Understanding Oral Pathology
Oral pathology refers to the diseases or abnormalities occurring within the mouth. The two main categories involving lesions or abnormalities caused by disease are hard tissue, referring to the bone, and soft tissue, referring to the gums, cheeks, lips, tongue, and palate. Lesions can be either benign or malignant.
- Soft Tissue Pathology
- Hard Tissue Pathology
- Treatment of BRONJ
Soft Tissue Pathology
Pathology of the soft tissues in the mouth may be either benign or, in rare cases, malignant in nature.
Benign Lesions Range From:
- Local irritations
- Traumatic ulcers
- Areas of thickened tissue called hyperplasia
- Areas of autoimmune inflammation
The prominent malignant, or cancerous, lesion in the oral cavity is squamous cell carcinoma. Squamous cell carcinoma is most common in people who smoke and consume alcohol.
Squamous cell carcinoma can have many different appearances:
- Red in color
- White in color
- Mixed red and white in color
- Can look like an ulcer
Squamous cell carcinoma may occur on the tongue, the cheeks, the lips, the palate, or the gums.
Biopsy of a Soft Tissue Lesion
The appearance of a soft tissue lesion can give a great deal of information about its nature and diagnosis, but a definitive diagnosis cannot be established without performing a biopsy. A biopsy will allow the tissue to be sent to the lab and be examined under a microscope and diagnosed conclusively, which then allows for decisions about proper treatment going forward, if any is required.
Hard Tissue Pathology
Lesions of the hard tissues of the oral cavity often occur in the bone and can be varied in nature. For the most part, malignant or cancerous lesions are very rare. The most common cancerous lesion of the jaws is a metastatic cancer from other parts of the body, such as the lungs, prostate, or breast. Other lesions of the jaw include cysts or benign tumors. These lesions typically grow slowly.

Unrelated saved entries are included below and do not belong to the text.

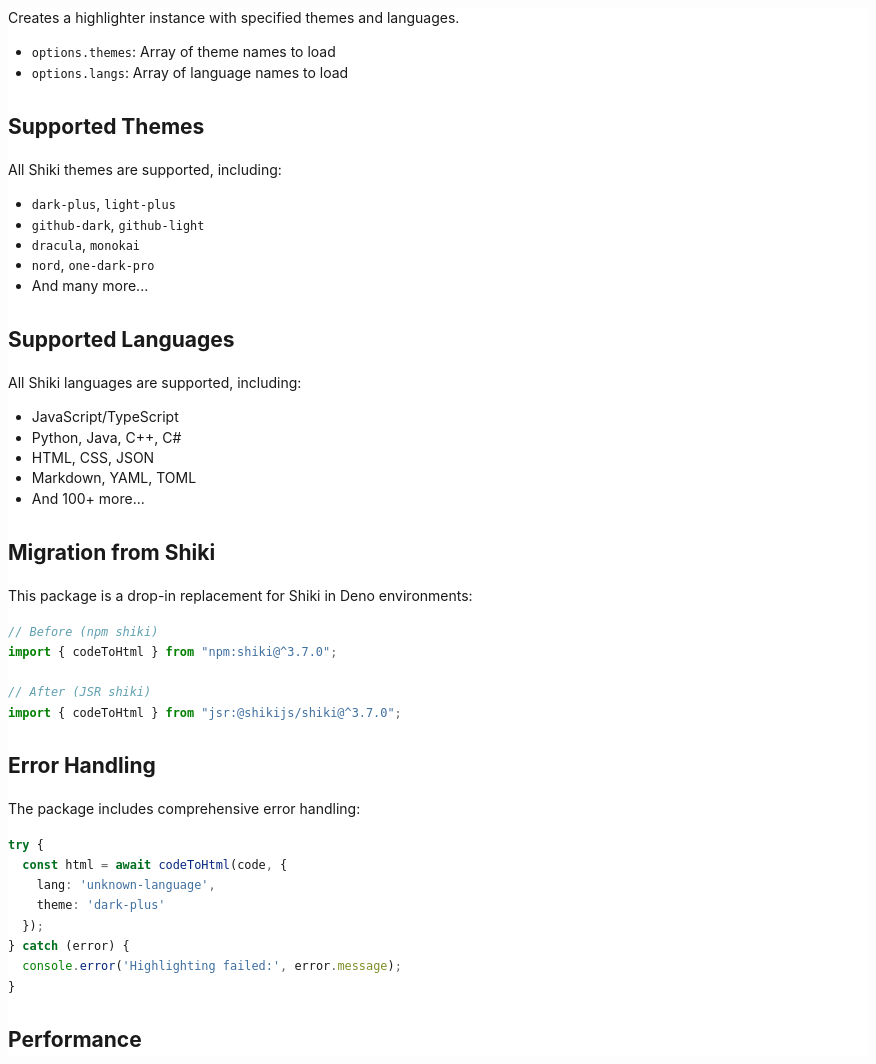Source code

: Creates a highlighter instance with specified themes and languages.

- `options.themes`: Array of theme names to load
- `options.langs`: Array of language names to load

## Supported Themes

All Shiki themes are supported, including:

- `dark-plus`, `light-plus`
- `github-dark`, `github-light`
- `dracula`, `monokai`
- `nord`, `one-dark-pro`
- And many more...

## Supported Languages

All Shiki languages are supported, including:

- JavaScript/TypeScript
- Python, Java, C++, C#
- HTML, CSS, JSON
- Markdown, YAML, TOML
- And 100+ more...

## Migration from Shiki

This package is a drop-in replacement for Shiki in Deno environments:

```typescript
// Before (npm shiki)
import { codeToHtml } from "npm:shiki@^3.7.0";

// After (JSR shiki)
import { codeToHtml } from "jsr:@shikijs/shiki@^3.7.0";
```

## Error Handling

The package includes comprehensive error handling:

```typescript
try {
  const html = await codeToHtml(code, {
    lang: 'unknown-language',
    theme: 'dark-plus'
  });
} catch (error) {
  console.error('Highlighting failed:', error.message);
}
```

## Performance
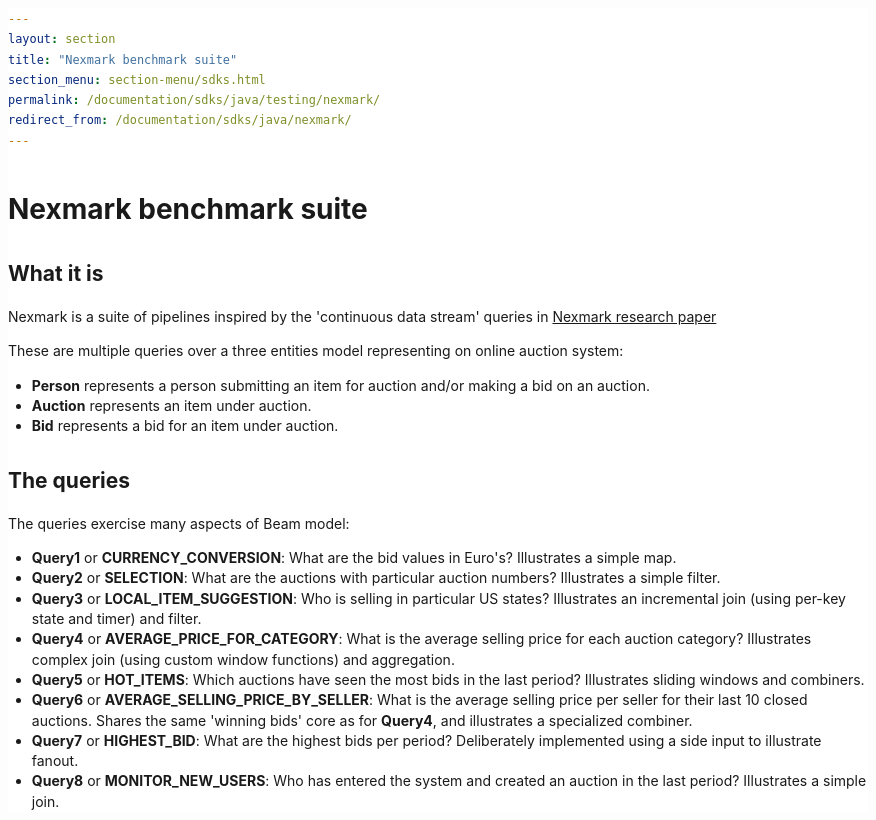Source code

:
 ```yaml
---
layout: section
title: "Nexmark benchmark suite"
section_menu: section-menu/sdks.html
permalink: /documentation/sdks/java/testing/nexmark/
redirect_from: /documentation/sdks/java/nexmark/
---
```


# Nexmark benchmark suite

## What it is

Nexmark is a suite of pipelines inspired by the 'continuous data stream'
queries in [Nexmark research
paper](http://datalab.cs.pdx.edu/niagaraST/NEXMark/)

These are multiple queries over a three entities model representing on online
auction system:

 - **Person** represents a person submitting an item for auction and/or making
   a bid on an auction.
 - **Auction** represents an item under auction.
 - **Bid** represents a bid for an item under auction.

## The queries

The queries exercise many aspects of Beam model:

* **Query1** or **CURRENCY_CONVERSION**: What are the bid values in Euro's?
  Illustrates a simple map.
* **Query2** or **SELECTION**: What are the auctions with particular auction numbers?
  Illustrates a simple filter.
* **Query3** or **LOCAL_ITEM_SUGGESTION**: Who is selling in particular US states?
  Illustrates an incremental join (using per-key state and timer) and filter.
* **Query4** or **AVERAGE_PRICE_FOR_CATEGORY**: What is the average selling price for each auction
  category?
  Illustrates complex join (using custom window functions) and
  aggregation.
* **Query5** or **HOT_ITEMS**: Which auctions have seen the most bids in the last period?
  Illustrates sliding windows and combiners.
* **Query6** or **AVERAGE_SELLING_PRICE_BY_SELLER**: What is the average selling price per seller for their
  last 10 closed auctions.
  Shares the same 'winning bids' core as for **Query4**, and
  illustrates a specialized combiner.
* **Query7** or **HIGHEST_BID**: What are the highest bids per period?
  Deliberately implemented using a side input to illustrate fanout.
* **Query8** or **MONITOR_NEW_USERS**: Who has entered the system and created an auction in
  the last period?
  Illustrates a simple join.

Symptoms of a Cyst or Benign Tumor:
- Areas of swelling
- Mild pain
- Change in bite
Treatment of Medication-Related Osteonecrosis of the Jaws (MRONJ)
Over the past 2 decades, a class of drugs has been used more commonly in the treatment of osteoporosis and cancer-related bone disease. If you have taken any of these medications, you may be experiencing certain side effects that contribute to bone decay in the mouth and should consider treatment.
Common medications associated with MRONJ include:
- Pamidronate (Aredia)
- Alendronate (Fosamax)
- Ibandronate (Boniva)
- Risedronate (Actonel)
- Zoledronate (Zometa or Reclast)
- Denosumab (Prolia or Xgeva)
One serious side effect of these medications is poor healing of bone and poor resistance to infection. This can ultimately lead to areas of dead bone, which slowly may progress until addressed. Treatment of MRONJ will vary greatly depending on the severity, and may be as simple as observation or as involved as surgery. Dr. Tomlinson will discuss all treatment options during the consultation appointment.